# [Word 2003] VBA-Projekt erstellen



## eyecat (28. Februar 2008)

hey leute

ich hab da ein echtes problem ... so bitte ich doch mir echte vba freaks bei der aufgabe zu helfen, und zwar...muss diese aufgabe gelöst werden und ich weiß gar nicht wie ich anfangen soll...und das in Word (2003) 

*Erstellen Sie eine automatisierte Anwendung für die Bürokommunikation mit Hilfe von VBA*

Eine der Hauptaufgaben in der Bürokommunikation ist das Verbessern von Routinearbeiten im Schriftverkehr. Sich wiederholende Vorgänge gilt es zu strukturieren, mit dem Ziel, diese auf ein Informationssystem zu übertragen.
Sie bekommen dafür folgende Aufgabenstellung:

Fertigen Sie eine automatisierte Anwendung für die Verbesserung der Routinearbeiten im Rahmen der Textverarbeitung an. 

1.	Suchen Sie dafür eine praxisrelevante Anwendung in dem Umfeld verwaltungstechnischer oder betriebswirtschaftlicher Aufgaben. Begründen Sie dazu kurz Ihre Wahl.

2.	Erstellen Sie die Automation für den ausgewählten Prozess.

Enthalten soll Ihr Projekt: 
*Im Schriftsatz:* 
Dokumentenvorlage
Integrierte Textbausteine
Textmarken
*Im Formular:* 
Optionsfelder
Textfelder (mehrzeilig)
Kombinations- oder Listenfelder
Schaltflächen
*In VBA:	*
Deklarierte Variablen
Funktionierender Code
Kommentierung der Programmierzeilen

Wäre für jede sinnvolle Antwort dankbar. 

Gibt es evtl. fertige skripte oder oder...?

gruß 
eure
eyecat


----------



## Jana_bln (8. Juni 2010)

hi eyecat,
ich habe auch die gleiche aufgabe zu lösen 
kannst du mir da helfen?! hast du noch unterlagen davon? bitte bitte...
kikkka@gmx.de
lg
Jana


----------



## Maik (8. Juni 2010)

Jana_bln hat gesagt.:


> ich habe auch die gleiche aufgabe zu lösen
> kannst du mir da helfen?! hast du noch unterlagen davon?


Ob das was wird, nach über zwei Jahren.

mfg Maik


----------



## blondi (29. Dezember 2010)

**Aufgabe**
Gib aus dem Forumsthread zum VBA-Projekt in Word 2003 den Abschnitt wortgetreu aus, der mit „Eine der Hauptaufgaben“ beginnt und bis einschließlich „den ausgewählten Prozess.“ reicht.

**Daten zur Auswertung**
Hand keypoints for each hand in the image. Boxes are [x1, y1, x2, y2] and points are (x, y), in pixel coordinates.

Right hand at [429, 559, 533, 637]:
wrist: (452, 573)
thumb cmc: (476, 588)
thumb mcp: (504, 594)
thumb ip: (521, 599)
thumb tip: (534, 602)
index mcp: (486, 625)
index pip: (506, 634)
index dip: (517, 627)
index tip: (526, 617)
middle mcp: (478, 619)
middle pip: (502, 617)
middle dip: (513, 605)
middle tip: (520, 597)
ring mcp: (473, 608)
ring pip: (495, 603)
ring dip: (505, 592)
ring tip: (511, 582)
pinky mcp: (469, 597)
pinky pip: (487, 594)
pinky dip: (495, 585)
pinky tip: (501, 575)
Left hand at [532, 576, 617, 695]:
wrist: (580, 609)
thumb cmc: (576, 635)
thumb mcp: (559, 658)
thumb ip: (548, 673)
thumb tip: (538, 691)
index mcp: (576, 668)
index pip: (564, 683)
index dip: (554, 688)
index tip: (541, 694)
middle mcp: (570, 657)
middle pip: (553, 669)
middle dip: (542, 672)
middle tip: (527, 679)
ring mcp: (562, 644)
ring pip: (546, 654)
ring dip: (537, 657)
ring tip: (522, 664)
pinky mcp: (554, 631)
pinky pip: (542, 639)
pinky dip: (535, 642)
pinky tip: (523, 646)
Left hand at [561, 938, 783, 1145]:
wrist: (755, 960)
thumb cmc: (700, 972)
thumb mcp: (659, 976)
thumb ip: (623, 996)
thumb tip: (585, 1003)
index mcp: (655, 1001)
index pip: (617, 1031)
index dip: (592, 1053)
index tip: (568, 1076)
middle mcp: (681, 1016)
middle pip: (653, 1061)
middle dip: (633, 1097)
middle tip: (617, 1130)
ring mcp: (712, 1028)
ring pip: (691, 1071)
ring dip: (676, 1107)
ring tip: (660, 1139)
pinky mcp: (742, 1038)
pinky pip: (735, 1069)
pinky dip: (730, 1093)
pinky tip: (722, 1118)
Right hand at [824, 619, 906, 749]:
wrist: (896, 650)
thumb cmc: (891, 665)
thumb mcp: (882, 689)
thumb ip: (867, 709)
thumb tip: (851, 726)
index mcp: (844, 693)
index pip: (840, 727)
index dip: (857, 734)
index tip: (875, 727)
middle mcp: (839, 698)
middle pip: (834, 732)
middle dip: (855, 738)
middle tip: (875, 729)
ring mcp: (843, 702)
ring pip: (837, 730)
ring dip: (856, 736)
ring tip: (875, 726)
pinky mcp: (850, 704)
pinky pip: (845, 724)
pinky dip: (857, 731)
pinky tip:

**Ergebnis**
Eine der Hauptaufgaben in der Bürokommunikation ist das Verbessern von Routinearbeiten im Schriftverkehr. Sich wiederholende Vorgänge gilt es zu strukturieren, mit dem Ziel, diese auf ein Informationssystem zu übertragen.
Sie bekommen dafür folgende Aufgabenstellung:

Fertigen Sie eine automatisierte Anwendung für die Verbesserung der Routinearbeiten im Rahmen der Textverarbeitung an. 

1.	Suchen Sie dafür eine praxisrelevante Anwendung in dem Umfeld verwaltungstechnischer oder betriebswirtschaftlicher Aufgaben. Begründen Sie dazu kurz Ihre Wahl.

2.	Erstellen Sie die Automation für den ausgewählten Prozess.